Roosevelt dime reverse hub changes alter perceptions
- Published: May 22, 2015, 5 AM
The 1969 issue is considered by many to be a key in the copper-nickel clad Roosevelt dime series, 1965 to date. Its mintage of nearly 146 million pieces is the fourth lowest of all circulation-strike issues.
Although this figure sounds high, in truth, original Brilliant Uncirculated rolls of 1969 Roosevelt dimes are surprisingly hard to find and the issue was not well made. As a result, certified populations are very low. Combined, Numismatic Guaranty Corp. and Professional Coin Grading Service have certified only 248 examples of the 1969 dime in all grades, squarely among the lowest of the era.
Specialists want Roosevelt dimes that are well struck. Specifically, examples showing fully split bands at the top and bottom of the torch on the reverse are most prized. In grading, this attribute is designated as full torch (FT) by NGC and full bands (FB) by PCGS.
For 1969 dimes, coins with full torch are nearly impossible to find. Just 19 have been certified by NGC and PCGS — in all grades combined. One price guide lists this coin’s value in Mint State 66 full torch at $1,050, making it among the most valuable of copper-nickel clad Roosevelt dimes.

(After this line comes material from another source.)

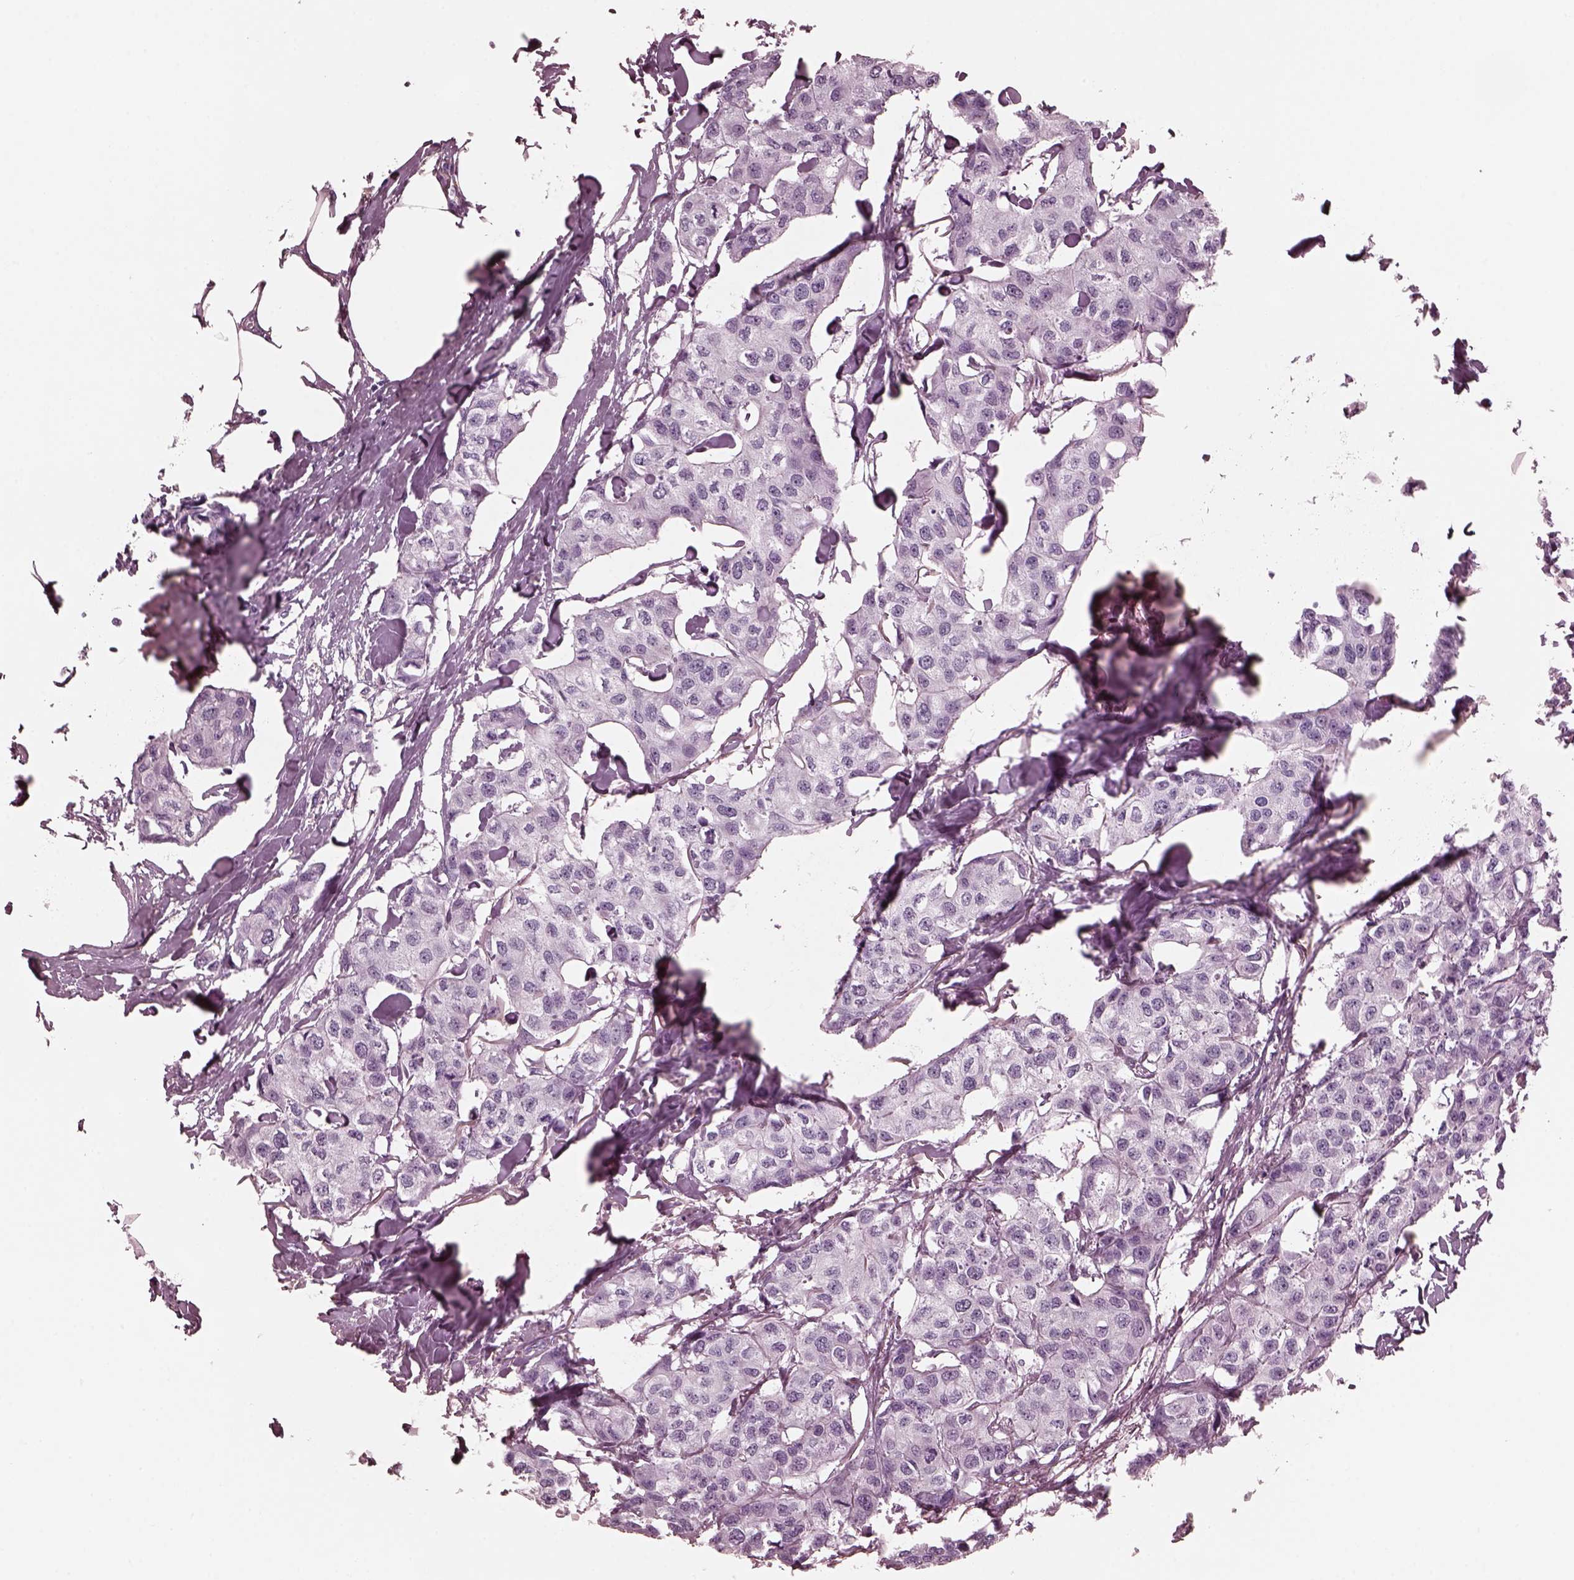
{"staining": {"intensity": "negative", "quantity": "none", "location": "none"}, "tissue": "breast cancer", "cell_type": "Tumor cells", "image_type": "cancer", "snomed": [{"axis": "morphology", "description": "Duct carcinoma"}, {"axis": "topography", "description": "Breast"}], "caption": "Tumor cells show no significant protein expression in breast cancer.", "gene": "CGA", "patient": {"sex": "female", "age": 80}}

By the late 1960s, the hub used to make dies for Roosevelt dimes had worn considerably. The dies it created had muted detail, which contributes to the scarcity of well-struck examples. To address this, a new hub was created with crisper detail in 1968. It was used to make dies for Proof coins beginning in mid-1968, and on all circulation-strike dimes from 1971 to 1980.
Called the “Reverse of 1968,” a modification to the flame is this reverse design’s most distinguishing characteristic. Since the introduction of the Roosevelt dime in 1946, the flame atop the torch had gentle folds. In the 1968 incarnation, lines throughout the reverse were strengthened and two sharp incisions were added to give the flame more definition.
In 2011 it was discovered that 1969, 1970 and 1970-D dimes could be found with both the original Reverse of 1946 and the new Reverse of 1968. For all three issues, the 1968 type is much less common than the 1946 reverse.
Because details are more deeply incised in the new hub, coins with the Reverse of 1968 are more likely to be encountered with fully-split torch bands. Although they are less common overall, right now 1969 dimes with Reverse of 1968 comprise the majority of the full torch examples. This discovery is still very new, but affects a key date in the series.